MILWAUKEE — As part of Black History Month, students at Marquette University are paying it forward, working to bridge the gap between the work of the past and make it accessible for the present.
In honor of the noted civil rights icon’s birthday, February 14 marks Frederick Douglass Day.
At Marquette, students are transcribing documents from conventions from more than 100 years ago, in order to preserve that history for future generations.
As part of the national Douglass Day initiative, which celebrates the power of the famed abolitionist and social reformer’s writings, the message is collective action.
Students take texts by black scholars and activists and make them more accessible, by pulling words from digitized photos of archival documents from the 19th century’s Colored Conventions, one of the longest historical campaigns for black civil rights, and entering them as written text, making them easily searchable online.

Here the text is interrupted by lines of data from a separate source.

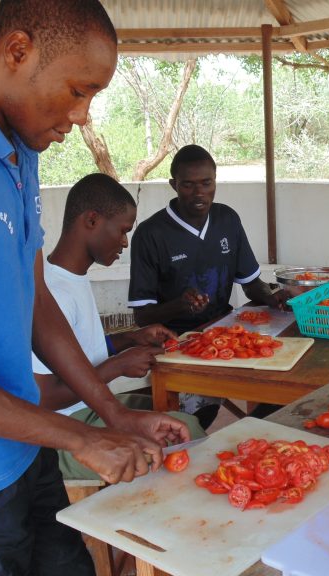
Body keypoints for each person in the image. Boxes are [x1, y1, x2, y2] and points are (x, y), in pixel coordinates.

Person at [0, 2, 189, 575]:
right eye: (78, 90)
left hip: (25, 446)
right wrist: (80, 440)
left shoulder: (21, 149)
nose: (83, 116)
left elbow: (33, 296)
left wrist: (109, 412)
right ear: (18, 52)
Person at [33, 173, 206, 480]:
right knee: (183, 432)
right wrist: (117, 366)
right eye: (123, 231)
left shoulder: (72, 278)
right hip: (63, 431)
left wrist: (129, 339)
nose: (125, 243)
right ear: (92, 221)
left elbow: (78, 352)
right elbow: (43, 397)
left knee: (179, 415)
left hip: (87, 408)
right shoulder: (53, 290)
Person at [128, 144, 289, 428]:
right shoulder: (151, 234)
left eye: (206, 183)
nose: (199, 192)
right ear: (173, 185)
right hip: (177, 340)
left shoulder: (227, 219)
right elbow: (142, 316)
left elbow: (251, 284)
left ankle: (255, 428)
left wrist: (273, 298)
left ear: (215, 182)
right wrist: (180, 304)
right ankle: (199, 432)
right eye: (188, 185)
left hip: (225, 328)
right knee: (195, 415)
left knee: (279, 378)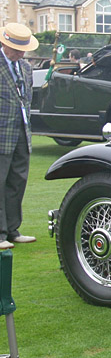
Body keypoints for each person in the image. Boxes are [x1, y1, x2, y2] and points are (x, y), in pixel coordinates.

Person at [0, 23, 38, 249]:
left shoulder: (25, 67)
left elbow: (26, 100)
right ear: (4, 44)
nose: (20, 53)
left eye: (23, 49)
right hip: (2, 133)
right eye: (16, 48)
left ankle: (12, 230)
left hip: (22, 132)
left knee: (17, 181)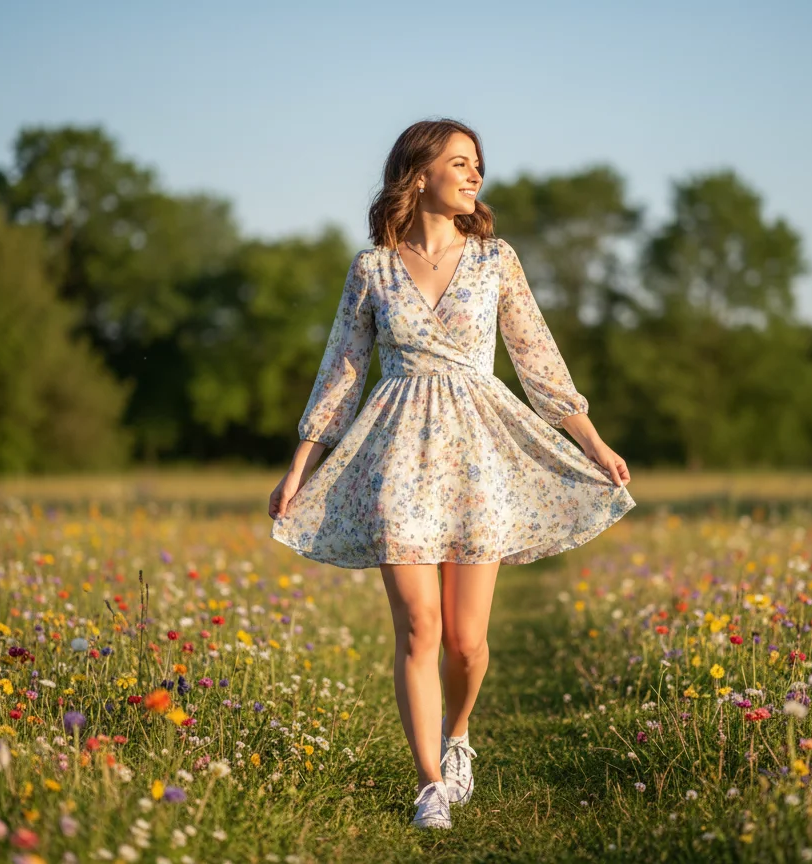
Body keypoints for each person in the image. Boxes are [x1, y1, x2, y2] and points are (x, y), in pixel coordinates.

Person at [268, 118, 635, 829]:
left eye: (478, 166)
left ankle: (458, 735)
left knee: (466, 642)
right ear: (418, 174)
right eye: (460, 163)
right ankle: (429, 785)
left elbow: (536, 357)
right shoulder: (371, 268)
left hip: (480, 457)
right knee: (419, 627)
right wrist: (298, 468)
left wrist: (591, 441)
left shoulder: (496, 259)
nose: (475, 176)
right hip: (396, 453)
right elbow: (341, 374)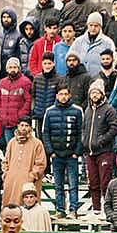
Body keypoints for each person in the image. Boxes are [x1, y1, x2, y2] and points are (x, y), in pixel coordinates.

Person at [41, 84, 84, 219]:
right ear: (56, 96)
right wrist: (50, 151)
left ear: (70, 95)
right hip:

“We'll be able to dig in and look at the documents themselves, the physical pictures of them and then also read them and search through them and find things that are important to him or to her. And it's a really exciting way to be able to look through these old vestiges of really important history and to find things that are important to us,” said Elisa Coghlan, Coordinator of Marketing and Outreach, Raynor Memorial Library, Marquette University.
For the last ten years, students at Marquette have been participating in events just like these that are also happening all across the country.
Organizers tell TMJ4 that they hope this is an event that will continue for years to come.